Les occasions d'entendre l'Orchestre Philharmonique de Berlin à Paris sont trop rares pour ne pas se réjouir de leur passage ce 5 septembre dans la grande salle de La Villette. Leur chef titulaire Kirill Petrenko avait de surcroît choisi de se mesurer aux chefs de légende qui l'ont précédé dans la Symphonie n° 9 de Mahler.
La troisième soirée des « Prem's » de la Philharmonie de Paris offrait l'affiche la plus prestigieuse, avec l'Orchestre Philharmonique de Berlin et son chef Kirill Petrenko dans une œuvre désormais majeure dans son répertoire, la 9e Symphonie de Mahler. Depuis que Leonard Bernstein l'avait choisie pour son seul et unique concert avec l'orchestre en 1979, tous les chefs titulaires de l'illustre orchestre ont entrepris d'affronter la dernière symphonie achevée du compositeur. Karajan d'abord dans une magistrale réaction d'orgueil blessé face à Bernstein (1982), Abbado, grand mahlérien devant l'éternel (1999), enfin Rattle, lui aussi grand défenseur du maître autrichien (2007).
Que Petrenko veuille à son tour marquer l'orchestre de sa propre vision n'a donc rien d'étonnant. Il le fait avec cette rigueur dans la mise en place et les équilibres sonores qu'on lui connaît. Que ce soit dans les tutti d'une formidable puissance et ce, bien que l'effectif employé ne soit pas le plus considérable des symphonies de Mahler (notamment le pupitre de cors, par quatre seulement), ou les soli, admirables de bout en bout (flûte, trompette, cor, alto, violon, tous seraient à citer pour leur perfection), la virtuosité d'ensemble et la démonstration orchestrale sont éblouissantes. L'Andante comodo initial alterne lyrisme rêveur des cordes, prégnant dans le thème initial et ses retours successifs, et véhémence des tutti dans les épisodes conflictuels dont Petrenko accélère les tempos avec des effets de contrastes saisissants. Le mouvement qui suit alterne avec brio un Ländler lourdement rythmé, rustique voire pataud et un trio véhément sinon agressif et un jeu de timbres d'une rare intelligence.

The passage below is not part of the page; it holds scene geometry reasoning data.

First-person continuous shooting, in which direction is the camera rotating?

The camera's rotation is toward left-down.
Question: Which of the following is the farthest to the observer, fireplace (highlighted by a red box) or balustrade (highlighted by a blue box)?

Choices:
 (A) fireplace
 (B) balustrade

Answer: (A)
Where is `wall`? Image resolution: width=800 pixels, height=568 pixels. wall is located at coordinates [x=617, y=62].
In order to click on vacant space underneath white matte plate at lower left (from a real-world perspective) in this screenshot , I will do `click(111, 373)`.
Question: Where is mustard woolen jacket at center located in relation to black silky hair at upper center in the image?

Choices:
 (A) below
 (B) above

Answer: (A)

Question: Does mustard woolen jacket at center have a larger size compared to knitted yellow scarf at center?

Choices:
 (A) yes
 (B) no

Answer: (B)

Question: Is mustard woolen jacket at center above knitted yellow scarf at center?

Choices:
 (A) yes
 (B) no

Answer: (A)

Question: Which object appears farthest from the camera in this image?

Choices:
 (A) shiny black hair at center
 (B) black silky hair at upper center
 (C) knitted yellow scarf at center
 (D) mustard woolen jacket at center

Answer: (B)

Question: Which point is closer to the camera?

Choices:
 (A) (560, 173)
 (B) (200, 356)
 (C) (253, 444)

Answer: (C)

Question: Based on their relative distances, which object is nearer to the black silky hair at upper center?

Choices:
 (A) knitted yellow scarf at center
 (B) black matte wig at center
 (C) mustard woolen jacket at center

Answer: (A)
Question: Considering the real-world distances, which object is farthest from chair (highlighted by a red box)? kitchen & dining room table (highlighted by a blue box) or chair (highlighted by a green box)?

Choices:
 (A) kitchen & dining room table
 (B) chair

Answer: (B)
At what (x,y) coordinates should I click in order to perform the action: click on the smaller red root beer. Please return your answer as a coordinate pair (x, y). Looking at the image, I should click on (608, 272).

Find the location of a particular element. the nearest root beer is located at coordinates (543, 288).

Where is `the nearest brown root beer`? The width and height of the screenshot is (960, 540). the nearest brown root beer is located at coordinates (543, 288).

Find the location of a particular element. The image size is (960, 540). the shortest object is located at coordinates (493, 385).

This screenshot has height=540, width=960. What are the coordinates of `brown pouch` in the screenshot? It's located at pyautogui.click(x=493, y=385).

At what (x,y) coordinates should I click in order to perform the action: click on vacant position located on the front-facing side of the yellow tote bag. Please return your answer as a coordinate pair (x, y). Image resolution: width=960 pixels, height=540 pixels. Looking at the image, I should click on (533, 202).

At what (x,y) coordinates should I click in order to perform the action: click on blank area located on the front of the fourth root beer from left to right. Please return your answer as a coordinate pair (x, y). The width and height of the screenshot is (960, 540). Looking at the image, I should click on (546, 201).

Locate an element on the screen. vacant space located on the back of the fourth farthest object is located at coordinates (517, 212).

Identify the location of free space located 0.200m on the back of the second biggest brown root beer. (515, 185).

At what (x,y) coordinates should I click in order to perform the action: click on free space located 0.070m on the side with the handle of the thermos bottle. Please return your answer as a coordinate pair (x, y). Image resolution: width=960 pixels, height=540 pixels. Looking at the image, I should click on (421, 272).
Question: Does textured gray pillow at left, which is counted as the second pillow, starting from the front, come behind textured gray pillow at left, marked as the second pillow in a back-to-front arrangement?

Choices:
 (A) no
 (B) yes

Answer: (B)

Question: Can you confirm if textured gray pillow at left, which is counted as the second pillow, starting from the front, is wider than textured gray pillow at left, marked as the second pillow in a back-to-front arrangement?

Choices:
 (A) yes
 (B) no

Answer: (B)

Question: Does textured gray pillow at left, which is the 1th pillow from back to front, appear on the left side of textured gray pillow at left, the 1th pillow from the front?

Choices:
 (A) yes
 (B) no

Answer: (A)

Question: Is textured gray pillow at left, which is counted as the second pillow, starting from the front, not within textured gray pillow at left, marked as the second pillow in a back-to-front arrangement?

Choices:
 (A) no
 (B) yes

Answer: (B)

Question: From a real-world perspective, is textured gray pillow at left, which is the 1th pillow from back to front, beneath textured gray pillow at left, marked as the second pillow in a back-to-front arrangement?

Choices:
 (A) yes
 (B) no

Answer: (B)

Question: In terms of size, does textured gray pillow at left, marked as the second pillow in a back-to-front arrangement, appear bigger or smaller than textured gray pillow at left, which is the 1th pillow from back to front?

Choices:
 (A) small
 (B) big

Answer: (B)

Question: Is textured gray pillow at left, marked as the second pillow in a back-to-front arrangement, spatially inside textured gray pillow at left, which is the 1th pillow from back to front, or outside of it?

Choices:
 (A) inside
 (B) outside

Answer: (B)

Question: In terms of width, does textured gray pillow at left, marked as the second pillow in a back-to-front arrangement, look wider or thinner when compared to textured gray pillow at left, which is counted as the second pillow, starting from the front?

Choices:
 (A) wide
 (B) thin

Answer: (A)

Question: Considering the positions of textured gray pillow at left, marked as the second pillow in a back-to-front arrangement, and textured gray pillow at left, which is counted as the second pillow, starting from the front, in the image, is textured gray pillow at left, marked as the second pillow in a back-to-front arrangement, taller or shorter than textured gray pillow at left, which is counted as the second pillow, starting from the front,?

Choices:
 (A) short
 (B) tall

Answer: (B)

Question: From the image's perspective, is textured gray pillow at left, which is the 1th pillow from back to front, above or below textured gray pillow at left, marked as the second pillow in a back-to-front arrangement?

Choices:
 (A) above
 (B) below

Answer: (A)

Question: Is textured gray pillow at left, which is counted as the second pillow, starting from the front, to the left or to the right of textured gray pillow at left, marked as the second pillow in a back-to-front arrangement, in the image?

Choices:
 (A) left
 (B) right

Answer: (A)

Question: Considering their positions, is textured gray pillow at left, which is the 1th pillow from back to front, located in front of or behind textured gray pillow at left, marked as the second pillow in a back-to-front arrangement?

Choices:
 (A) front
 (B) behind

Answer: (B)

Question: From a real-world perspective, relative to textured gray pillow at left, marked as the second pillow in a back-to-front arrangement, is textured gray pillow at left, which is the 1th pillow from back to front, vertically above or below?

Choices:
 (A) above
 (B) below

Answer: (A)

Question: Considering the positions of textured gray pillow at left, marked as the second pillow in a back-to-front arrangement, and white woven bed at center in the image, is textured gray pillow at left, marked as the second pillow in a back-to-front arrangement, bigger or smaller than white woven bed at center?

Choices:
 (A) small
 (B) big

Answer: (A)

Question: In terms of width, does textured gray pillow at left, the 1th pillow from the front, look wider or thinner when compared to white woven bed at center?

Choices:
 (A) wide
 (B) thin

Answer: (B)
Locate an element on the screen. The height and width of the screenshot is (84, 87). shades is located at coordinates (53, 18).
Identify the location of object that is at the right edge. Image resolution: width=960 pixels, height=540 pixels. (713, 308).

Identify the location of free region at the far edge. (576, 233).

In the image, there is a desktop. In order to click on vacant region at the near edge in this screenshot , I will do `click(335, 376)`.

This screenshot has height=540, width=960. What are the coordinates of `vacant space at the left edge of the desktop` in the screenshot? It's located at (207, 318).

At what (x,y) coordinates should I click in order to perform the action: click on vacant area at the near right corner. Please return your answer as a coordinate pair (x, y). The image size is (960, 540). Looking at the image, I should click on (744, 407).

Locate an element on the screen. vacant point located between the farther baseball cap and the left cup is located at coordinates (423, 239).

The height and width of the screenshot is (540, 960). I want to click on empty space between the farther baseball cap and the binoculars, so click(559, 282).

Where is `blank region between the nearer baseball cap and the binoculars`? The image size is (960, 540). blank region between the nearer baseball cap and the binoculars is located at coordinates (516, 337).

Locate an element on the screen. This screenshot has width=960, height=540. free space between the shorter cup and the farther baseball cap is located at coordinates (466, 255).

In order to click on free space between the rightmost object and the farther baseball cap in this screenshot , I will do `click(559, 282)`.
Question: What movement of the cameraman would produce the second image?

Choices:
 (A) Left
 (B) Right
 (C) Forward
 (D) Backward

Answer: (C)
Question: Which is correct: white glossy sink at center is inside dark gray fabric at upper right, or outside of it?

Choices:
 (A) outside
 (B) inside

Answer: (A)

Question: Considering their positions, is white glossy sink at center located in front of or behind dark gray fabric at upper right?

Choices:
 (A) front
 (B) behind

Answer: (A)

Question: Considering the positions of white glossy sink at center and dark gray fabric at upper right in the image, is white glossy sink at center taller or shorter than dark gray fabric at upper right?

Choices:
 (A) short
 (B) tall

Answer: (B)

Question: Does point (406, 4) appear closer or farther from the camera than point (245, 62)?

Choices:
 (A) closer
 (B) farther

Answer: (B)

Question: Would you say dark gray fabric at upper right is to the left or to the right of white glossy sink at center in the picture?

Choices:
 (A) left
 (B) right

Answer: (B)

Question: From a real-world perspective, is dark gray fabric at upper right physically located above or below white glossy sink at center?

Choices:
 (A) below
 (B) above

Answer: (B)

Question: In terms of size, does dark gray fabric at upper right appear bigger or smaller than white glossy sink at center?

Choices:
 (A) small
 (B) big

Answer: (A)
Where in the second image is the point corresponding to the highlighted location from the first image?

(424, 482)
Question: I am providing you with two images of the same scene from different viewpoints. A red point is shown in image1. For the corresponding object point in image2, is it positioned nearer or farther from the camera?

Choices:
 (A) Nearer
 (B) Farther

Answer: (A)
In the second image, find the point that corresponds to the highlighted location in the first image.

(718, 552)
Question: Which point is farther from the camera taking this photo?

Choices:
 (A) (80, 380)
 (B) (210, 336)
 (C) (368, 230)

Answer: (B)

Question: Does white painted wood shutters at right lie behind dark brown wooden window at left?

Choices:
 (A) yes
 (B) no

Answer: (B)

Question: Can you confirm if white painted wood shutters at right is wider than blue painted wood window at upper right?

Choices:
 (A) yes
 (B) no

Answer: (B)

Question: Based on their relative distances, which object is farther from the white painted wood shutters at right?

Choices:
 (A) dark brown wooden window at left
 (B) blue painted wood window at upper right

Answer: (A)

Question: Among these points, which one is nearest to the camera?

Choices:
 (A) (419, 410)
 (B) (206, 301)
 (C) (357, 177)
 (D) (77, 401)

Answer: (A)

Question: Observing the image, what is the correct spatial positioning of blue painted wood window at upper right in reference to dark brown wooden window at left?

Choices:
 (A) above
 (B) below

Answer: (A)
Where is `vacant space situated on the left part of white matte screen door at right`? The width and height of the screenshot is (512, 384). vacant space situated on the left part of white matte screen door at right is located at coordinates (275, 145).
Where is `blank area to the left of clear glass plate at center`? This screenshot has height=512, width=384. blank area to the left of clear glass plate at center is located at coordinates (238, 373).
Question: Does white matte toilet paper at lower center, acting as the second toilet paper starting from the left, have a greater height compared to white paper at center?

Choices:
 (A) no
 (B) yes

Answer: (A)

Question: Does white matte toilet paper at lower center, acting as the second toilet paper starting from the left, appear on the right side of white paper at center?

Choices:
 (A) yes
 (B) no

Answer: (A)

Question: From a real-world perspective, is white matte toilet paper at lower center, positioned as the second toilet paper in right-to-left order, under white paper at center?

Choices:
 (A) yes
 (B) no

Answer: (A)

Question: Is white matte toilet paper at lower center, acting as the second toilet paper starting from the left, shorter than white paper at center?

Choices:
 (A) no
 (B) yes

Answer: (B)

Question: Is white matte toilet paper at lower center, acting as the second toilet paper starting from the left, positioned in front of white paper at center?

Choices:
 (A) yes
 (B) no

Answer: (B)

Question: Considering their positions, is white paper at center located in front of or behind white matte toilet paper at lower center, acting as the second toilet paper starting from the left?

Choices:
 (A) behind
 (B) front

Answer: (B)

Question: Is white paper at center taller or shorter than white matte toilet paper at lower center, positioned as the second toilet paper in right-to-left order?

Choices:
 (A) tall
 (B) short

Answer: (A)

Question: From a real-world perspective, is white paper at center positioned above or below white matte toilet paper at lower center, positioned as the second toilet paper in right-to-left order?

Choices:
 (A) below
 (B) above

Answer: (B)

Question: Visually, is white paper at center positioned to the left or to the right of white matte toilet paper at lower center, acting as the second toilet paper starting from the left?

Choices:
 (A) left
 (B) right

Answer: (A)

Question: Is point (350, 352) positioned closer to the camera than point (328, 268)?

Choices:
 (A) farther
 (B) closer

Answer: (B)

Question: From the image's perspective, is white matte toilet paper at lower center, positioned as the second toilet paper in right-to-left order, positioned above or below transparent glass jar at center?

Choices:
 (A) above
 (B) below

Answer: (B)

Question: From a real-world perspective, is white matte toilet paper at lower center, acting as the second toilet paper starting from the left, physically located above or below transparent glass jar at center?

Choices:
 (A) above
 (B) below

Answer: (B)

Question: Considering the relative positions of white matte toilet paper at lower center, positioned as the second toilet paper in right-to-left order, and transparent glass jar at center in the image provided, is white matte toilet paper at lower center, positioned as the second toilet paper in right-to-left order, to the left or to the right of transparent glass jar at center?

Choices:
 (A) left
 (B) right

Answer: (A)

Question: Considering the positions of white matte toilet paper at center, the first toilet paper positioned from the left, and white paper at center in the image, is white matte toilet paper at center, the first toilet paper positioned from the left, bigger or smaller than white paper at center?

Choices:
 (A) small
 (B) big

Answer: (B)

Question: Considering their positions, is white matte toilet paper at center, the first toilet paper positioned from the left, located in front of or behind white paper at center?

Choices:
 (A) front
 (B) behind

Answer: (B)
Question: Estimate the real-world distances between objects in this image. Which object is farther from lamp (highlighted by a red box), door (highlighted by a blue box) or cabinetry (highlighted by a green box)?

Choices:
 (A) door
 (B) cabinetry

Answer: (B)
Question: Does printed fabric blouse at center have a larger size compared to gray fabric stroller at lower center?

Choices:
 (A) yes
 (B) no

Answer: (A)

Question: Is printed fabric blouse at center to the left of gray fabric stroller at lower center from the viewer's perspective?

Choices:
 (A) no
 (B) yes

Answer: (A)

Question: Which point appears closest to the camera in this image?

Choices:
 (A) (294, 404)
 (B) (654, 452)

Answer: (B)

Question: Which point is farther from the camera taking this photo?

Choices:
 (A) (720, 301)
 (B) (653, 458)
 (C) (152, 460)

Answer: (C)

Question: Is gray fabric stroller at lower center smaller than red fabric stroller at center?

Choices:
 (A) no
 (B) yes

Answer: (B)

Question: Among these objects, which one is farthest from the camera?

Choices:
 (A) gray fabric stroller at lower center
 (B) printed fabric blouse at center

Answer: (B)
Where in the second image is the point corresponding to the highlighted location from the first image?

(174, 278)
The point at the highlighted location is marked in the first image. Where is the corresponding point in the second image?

C'est le troisième mouvement, le fameux Rondo Burleske qui marque le sommet de cette interprétation tant cette mécanique orchestrale fabuleusement réglée offre à Petrenko l'occasion d'une démonstration époustouflante : tempo survolté, sonorités stridentes (les bois), solo de trompette en apesanteur avant une coda frénétique mais d'une mise en place stupéfiante. Reste, et c'est là que la maîtrise du chef trouve ses limites, le vaste Adagio final qui évoque dans son entame celui de la propre Neuvième de Bruckner avant de se perdre dans une émotion nostalgique bouleversante, du moins dans les plus belles versions. Mais Kirill Petrenko adopte un tempo assez rapide dans cet adagio qui prend plus que jamais des couleurs tchaikovskiennes ; certes le plan de cette symphonie reprend en l'élargissant à des dimensions considérables celui de la Sixième du compositeur russe, mais il faut attendre les dernières mesures, raréfiées à l'extrême, pour que perce véritablement ce sentiment d'adieu à la vie que les commentateurs y voient en général (en fait il ne s'agit nullement des dernières mesures de Mahler puisque l'adagio initial de la Dixième Symphonie suivra ce final).
On sort de ce concert plein d'admiration pour la virtuosité orchestrale des Berlinois et la maîtrise technique de leur chef, mais un peu frustré quand même de l'absence d'émotion de cette exécution qui confirme la perception que donne Kirill Petrenko d'un musicien qui fait passer la perfection technique devant le sentiment et le lyrisme. Un résultat bluffant techniquement, moins convaincant musicalement.